When one door closes another door opens. The little robot story ended to pave way for anothe masterpiece. I can't wait to start reading tho.

Could I bring anything through with me? Only whatever I was wearing when I fell asleep.

Seems like new sleep studying story. After this part I already know he lives more in his dreams then in his real life. He talks about his dreams and he also visits his therapist who calls his state as the physical version of depression. Seems like very exciting novel.

The story is very wonderful and really distinguished, well published, my friend
You are a successful person and a very special writer
I wish you all the best

dreams play tricks on human mind....in a study they found that humans cant see any colors in dreams.. but i have talked with many people who say they see colors.. but when asked second time they seem unsure..for me i have seen that all the unnatural chaotic events in the world happen in dreams.. intersting, isnt it?

Fantastic start!
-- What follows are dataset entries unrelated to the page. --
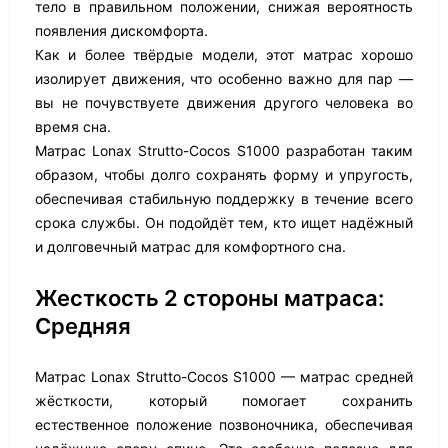
тело в правильном положении, снижая вероятность
появления дискомфорта.
Как и более твёрдые модели, этот матрас хорошо
изолирует движения, что особенно важно для пар —
вы не почувствуете движения другого человека во
время сна.
Матрас Lonax Strutto-Cocos S1000 разработан таким
образом, чтобы долго сохранять форму и упругость,
обеспечивая стабильную поддержку в течение всего
срока службы. Он подойдёт тем, кто ищет надёжный
и долговечный матрас для комфортного сна.
Жесткость 2 стороны матраса:
Средняя
Матрас Lonax Strutto-Cocos S1000 — матрас средней
жёсткости, который помогает сохранить
естественное положение позвоночника, обеспечивая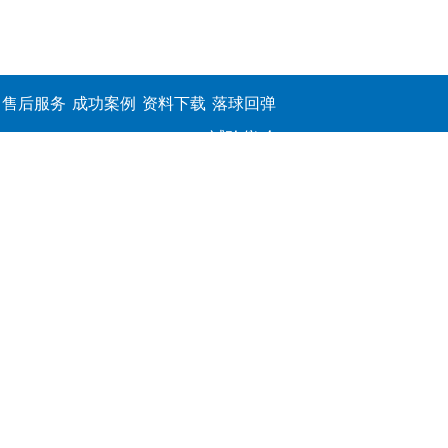
售后服务
成功案例
资料下载
落球回弹
试验仪,介
电击穿强
度测定仪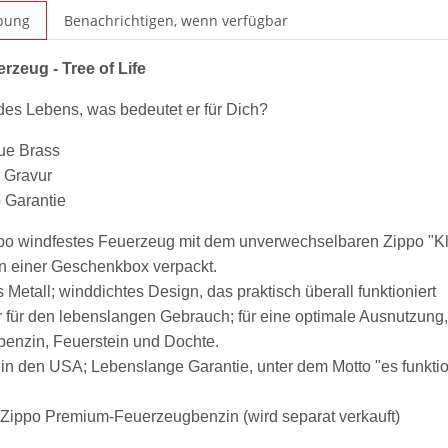
bung
Benachrichtigen, wenn verfügbar
rzeug - Tree of Life
es Lebens, was bedeutet er für Dich?
ue Brass
 Gravur
 Garantie
po windfestes Feuerzeug mit dem unverwechselbaren Zippo "Kl
n einer Geschenkbox verpackt.
 Metall; winddichtes Design, das praktisch überall funktioniert
r für den lebenslangen Gebrauch; für eine optimale Ausnutzung
enzin, Feuerstein und Dochte.
 in den USA; Lebenslange Garantie, unter dem Motto "es funktionie
: Zippo Premium-Feuerzeugbenzin (wird separat verkauft)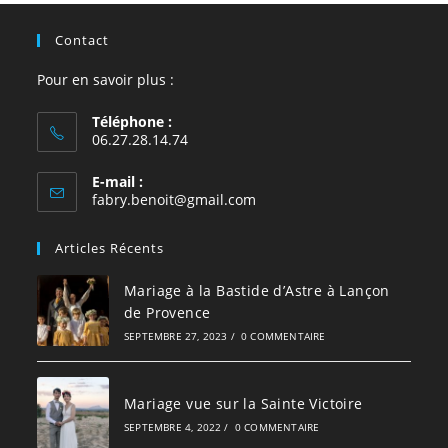
Contact
Pour en savoir plus :
Téléphone :
06.27.28.14.74
E-mail :
S’ouvre
fabry.benoit@gmail.com
dans
votre
Articles Récents
application
Mariage à la Bastide d’Astre à Lançon
de Provence
SEPTEMBRE 27, 2023
/
0 COMMENTAIRE
Mariage vue sur la Sainte Victoire
SEPTEMBRE 4, 2022
/
0 COMMENTAIRE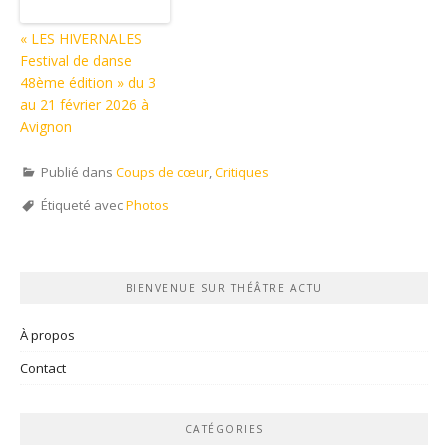
« LES HIVERNALES
Festival de danse
48ème édition » du 3
au 21 février 2026 à
Avignon
Publié dans
Coups de cœur
,
Critiques
Étiqueté avec
Photos
BIENVENUE SUR THÉÂTRE ACTU
À propos
Contact
CATÉGORIES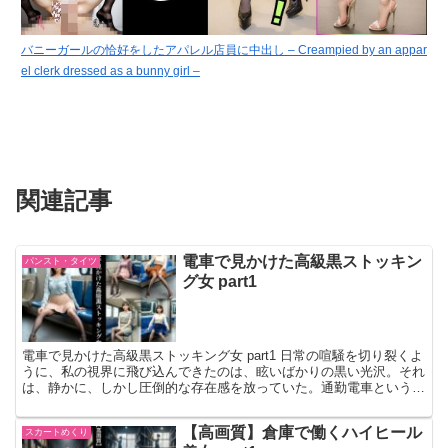
バニーガールの恰好をしたアパレル店員に中出し – Creampied by an appar
el clerk dressed as a bunny girl –
関連記事
電車で見かけた高級黒ストッキン
パンスト・タイツ
グ女 part1
電車で見かけた高級黒ストッキング女 part1 日常の喧騒を切り裂くよ
うに、私の視界に飛び込んできたのは、眩いばかりの黒い光沢。それ
は、静かに、しかし圧倒的な存在感を放っていた。通勤電車という、
ありふれた空間に突如として現れた、非日常の女神…
【高画質】倉庫で働くハイヒール
スカートめくり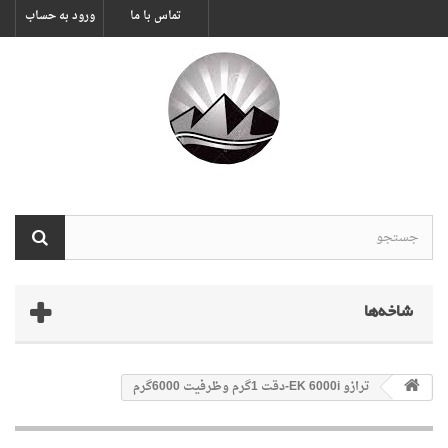
تماس با ما
ورود به حساب
شاخه‌ها
ترازو EK 6000i-دقت 1گرم وظرفیت 6000گرم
And We are off!
Much thks for sharing. Love your work.
Reading you makes want to write also- ;)

If it must be very traumatic to have a dream that happens every time the same thing happened to me for days, but it was with quicksand I always dreamed the same thing, I do not know when that happened but I am glad that it is over I hope to continue reading the Second part looks very interesting.
What a good start part 1 yes.

I will start with this novel :)

Here is the start of another brilliant one.
I always knew you would make another novel.
Good start though. Cheers

Oh I feel like he may end up in the same place as his dreams when he gets to that facility. Or I’m completely wrong lol.